# Sylabus predmetu OPT136C - Optimization Methods (VŠPP - SS 2019/2020)

Čeština          Angličtina

Course code:
OPT136C
Course title in Czech:
Optimization Methods
Course title in English:
Optimization Methods
Mode of completion and number of credits:
Exam (6 credits)
Mode of delivery:
full-time, 2/2 (hours of lectures per week / hours of seminars per week)
part-time, 8/0 (lectures per period / seminars per period)
Language of instruction:
Czech
Course supervisor: RNDr. Michal Bejček, Ph.D.
Name of lecturer:
RNDr. Michal Bejček, Ph.D. (supervisor)
Mgr. Dana Sobotová (examiner, instructor, lecturer)
Prerequisites: none
Annotation:
The course covers theoretical tools for problem analysis and solving, mainly in the context of economic sciences. Students will become familiar with those aspects of Mathematics that are useful in dealing with important optimisation problems. The course develops the student's ability to reason logically and to correctly analyse and grasp the essence of practical issues. Emphasis is laid on understanding and on practical applications.

Course contents:
 1 Vectors, linear dependence and independence, vector space and its base. (allowance 0/0) 2 Addition of matrices, multiplying a matrix with a real number, scalar product of vectors, multiplication of matrices. (allowance 0/0) 3 The rank of a matrix, simplifying a matrix without changing the rank, computing the rank of a matrix. (allowance 0/0) 4 Systems of linear equations, Frobenius norm, matrix norm. (allowance 0/0) 5 Determinants, using determinants to solve systems of linear equations, Cramer's rule. (allowance 0/0) 6 Systems of linear inequalities, solving a system of two inequalities in two variables by graphing. (allowance 0/0) 7 Linear programming, solving model problems. (allowance 0/0) 8 Functions of two variables, domain of definition, patrial derivative. (allowance 0/0) 9 Local extrema of functions of two variables, examples of. (allowance 0/0) 10 Constraint local extrema, method of substitution, Lagrange's method. (allowance 0/0) 11 Global extrema of functions of two variables. (allowance 0/0) 12 Solving a traffic control problem using linear programming. (allowance 0/0) 13 Basics of graph theory, vertex of a graph, edge of a graph, degree of a vertex, walk of a graph, tree of a graph, spanning tree of a graph. (allowance 0/0)

Learning outcomes:
Expert knowledge; you should be able to:

- solve a system of linear equations using matrices and determinants,

- solve a system of linear inequalities graphically and explain its use in linear programming,

- describe the way of finding local extrema (also constraint extrema) of a function of two variables.

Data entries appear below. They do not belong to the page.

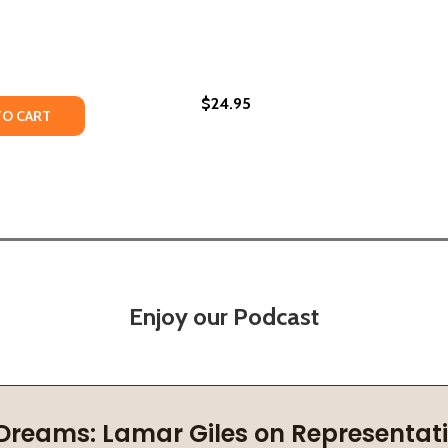
$24.95
TY OF MY IMPROBABLE JOURNEY TO AMERICA: A MEMOIR OF
UANTITY OF MY IMPROBABLE JOURNEY TO AMERICA: A MEMOI
TO CART
Enjoy our Podcast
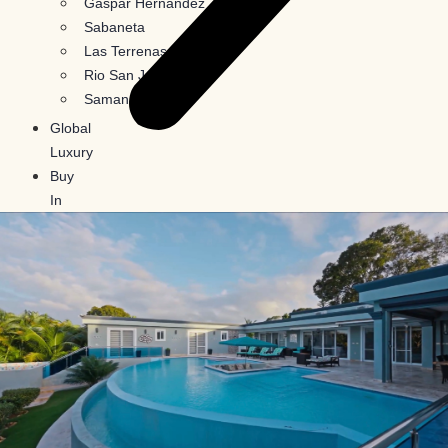
Gaspar Hernandez
Sabaneta
Las Terrenas
Rio San Juan
Samana
Global
Luxury
Buy
In
Crypto
Blog
Contact
Us
X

Expert skills; you should be able to:

- use the rank of a matrix to determine vector dependence or independence,

- solve a system of multiple equations with multiple unknowns using matrices,

- find local extrema (also constraint extrema) of a function of two variables.

General competences; you should be able to:

- understand and appreciate the importance of Mathematics in everyday life,

- show how to implement the acquired aspects of Mathematics in your own field of study.

Input knowledge:
No preliminary courses precede this course in the curriculum.

This course assumes basic skills in high school Mathematics.

Learning activities and teaching methods:
Revise regularly using relevant lecture notes and the recommended materials. Complete assignments conscientiously and, if needed, request an appointment with the lecturer. Try to deal with the problems considered during the lectures and tutorials on your own as a homework assignment. Mastering basic definitions, equations, and algorithms is essential.

Rámcové podmínky zápočtu:
The pass mark for the final test is 50%.

Rámcové podmínky zkoušky:
The examination is oral and covers the following: The examination is oral and covers the following: - Basic vectors, vector space and its base. - Matrix addition and multiplication. Rank of a matrix. - Solving systems of linear equations using martices, number of solutions. - Determinants, Cramer's rule. - Solving systems of linear inequalities graphically. - Functions of two variables, local extrema. - Constraint local extrema, substitution methods, Lagrange's method. - Basic graph theory.